Fix new IT blocks ARMv8

ARMv8 specifies that an IT block should be followed by only one 16-bit instruction. * SkFloatToFix is back to a C implementation that mirrors the assembly code. * S32A_D565_Opaque_neon switched the usage of the temporary 'ip' register to let the compiler choose what is best in the context of the IT block. And replaced 'keep_dst' by 'ip' where low register or high register does not matter. BUG=skia: CQ_INCLUDE_TRYBOTS=skia.primary:Test-Ubuntu-GCC-GCE-CPU-AVX2-x86_64-Release-SKNX_NO_SIMD Change-Id: If587110a0c74b637ae99460419d46cf969c694fc Reviewed-on: https://skia-review.googlesource.com/9346 Reviewed-by: Mike Klein <mtklein@chromium.org> Commit-Queue: Mike Klein <mtklein@chromium.org>
2017-03-07 16:58:08 -08:00 · 2017-03-07 16:58:08 -08:00 · ac0e705af1
commit ac0e705af1
parent b8a1392b02
2 changed files with 56 additions and 66 deletions
--- a/include/private/SkFixed.h
+++ b/include/private/SkFixed.h
@ -102,19 +102,9 @@ inline SkFixed SkFixedMul_longlong(SkFixed a, SkFixed b) {
    */
    SK_ALWAYS_INLINE SkFixed SkFloatToFixed_arm(float x)
    {
-        int32_t y, z;
-        asm("movs    %1, %3, lsl #1         \n"
-            "mov     %2, #0x8E              \n"
-            "sub     %1, %2, %1, lsr #24    \n"
-            "mov     %2, %3, lsl #8         \n"
-            "orr     %2, %2, #0x80000000    \n"
-            "mov     %1, %2, lsr %1         \n"
-            "it cs                          \n"
-            "rsbcs   %1, %1, #0             \n"
-            : "=r"(x), "=&r"(y), "=&r"(z)
-            : "r"(x)
-            : "cc"
-            );
+        int32_t y;
+        asm("vcvt.s32.f32 %0, %0, #16": "+w"(x));
+        memcpy(&y, &x, sizeof(y));
        return y;
    }
    inline SkFixed SkFixedMul_arm(SkFixed x, SkFixed y)
--- a/src/opts/SkBlitRow_opts_arm_neon.cpp
+++ b/src/opts/SkBlitRow_opts_arm_neon.cpp
@ -194,10 +194,10 @@ void S32A_D565_Opaque_neon(uint16_t* SK_RESTRICT dst,
    SkASSERT(255 == alpha);

    if (count >= 8) {
-        uint16_t* SK_RESTRICT keep_dst = 0;
+        int32_t tmp = 0;

        asm volatile (
-                      "ands       ip, %[count], #7            \n\t"
+                      "ands       %[tmp], %[count], #7            \n\t"
                      "vmov.u8    d31, #1<<7                      \n\t"
                      "vld1.16    {q12}, [%[dst]]                 \n\t"
                      "vld4.8     {d0-d3}, [%[src]]               \n\t"
@ -205,20 +205,20 @@ void S32A_D565_Opaque_neon(uint16_t* SK_RESTRICT dst,
                      // instructions but instead requires the 'it' instruction
                      // to signal conditional execution
                      "it eq                                      \n\t"
-                      "moveq      ip, #8                      \n\t"
-                      "mov        %[keep_dst], %[dst]         \n\t"
+                      "moveq      %[tmp], #8                      \n\t"
+                      "mov        ip, %[dst]             \n\t"

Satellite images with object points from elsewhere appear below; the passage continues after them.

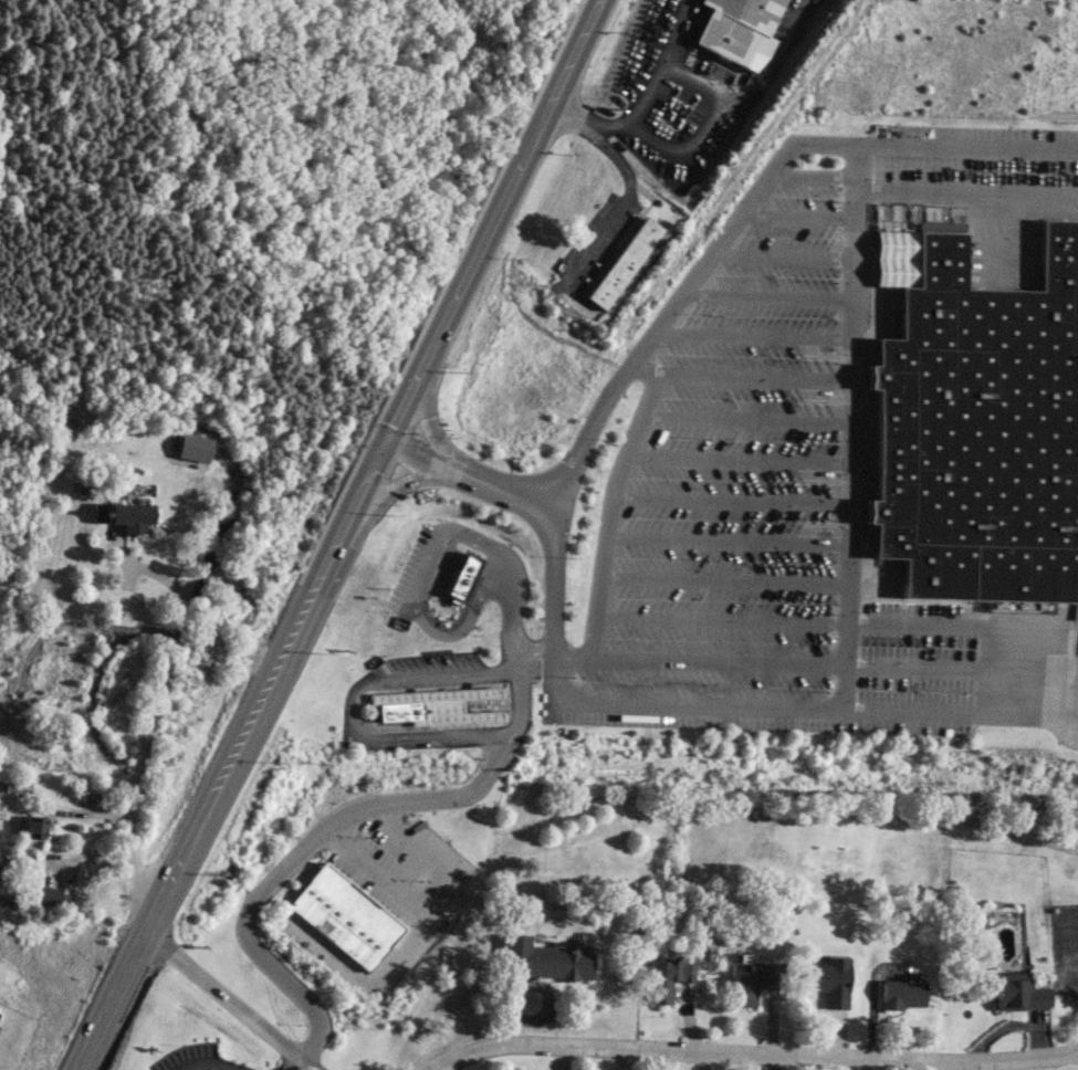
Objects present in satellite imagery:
building: (742, 28)
road: (591, 123)
road: (689, 147)
road: (967, 189)
road: (619, 205)
road: (800, 214)
road: (785, 256)
building: (623, 263)
road: (772, 295)
road: (756, 333)
road: (742, 375)
road: (747, 418)
road: (430, 422)
road: (852, 426)
building: (978, 435)
traffic signals: (385, 441)
building: (191, 448)
road: (738, 459)
road: (470, 476)
road: (401, 484)
road: (564, 486)
road: (730, 500)
road: (608, 511)
building: (124, 517)
road: (340, 536)
road: (726, 540)
road: (436, 571)
building: (467, 578)
road: (723, 579)
road: (719, 620)
road: (963, 624)
road: (698, 662)
road: (921, 668)
road: (90, 683)
building: (430, 702)
road: (351, 709)
road: (1060, 709)
road: (141, 747)
road: (342, 816)
building: (33, 827)
building: (1, 868)
road: (375, 875)
parking lot: (404, 886)
road: (449, 889)
building: (44, 896)
building: (345, 917)
building: (544, 961)
building: (669, 977)
building: (752, 980)
building: (829, 981)
building: (1017, 992)
building: (904, 993)
road: (230, 1000)
road: (757, 1050)
road: (296, 1063)
road: (210, 1069)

-                      "add        %[src], %[src], ip, LSL#2   \n\t"
-                      "add        %[dst], %[dst], ip, LSL#1   \n\t"
-                      "subs       %[count], %[count], ip      \n\t"
+                      "add        %[src], %[src], %[tmp], LSL#2   \n\t"
+                      "add        %[dst], %[dst], %[tmp], LSL#1   \n\t"
+                      "subs       %[count], %[count], %[tmp]      \n\t"
                      "b          9f                              \n\t"
                      // LOOP
                      "2:                                         \n\t"

                      "vld1.16    {q12}, [%[dst]]!                \n\t"
                      "vld4.8     {d0-d3}, [%[src]]!              \n\t"
-                      "vst1.16    {q10}, [%[keep_dst]]        \n\t"
-                      "sub        %[keep_dst], %[dst], #8*2   \n\t"
+                      "vst1.16    {q10}, [ip]            \n\t"
+                      "sub        ip, %[dst], #8*2       \n\t"
                      "subs       %[count], %[count], #8          \n\t"
                      "9:                                         \n\t"
                      "pld        [%[dst],#32]                    \n\t"
@ -270,9 +270,9 @@ void S32A_D565_Opaque_neon(uint16_t* SK_RESTRICT dst,
                      "bne        2b                              \n\t"

                      "1:                                         \n\t"
-                      "vst1.16      {q10}, [%[keep_dst]]      \n\t"
+                      "vst1.16      {q10}, [ip]          \n\t"
                      : [count] "+r" (count)
-                      : [dst] "r" (dst), [keep_dst] "r" (keep_dst), [src] "r" (src)
+                      : [dst] "r" (dst), [src] "r" (src), [tmp] "r"(tmp)
                      : "ip", "cc", "memory", "d0","d1","d2","d3","d4","d5","d6","d7",
                      "d16","d17","d18","d19","d20","d21","d22","d23","d24","d25","d26","d27","d28","d29",
                      "d30","d31"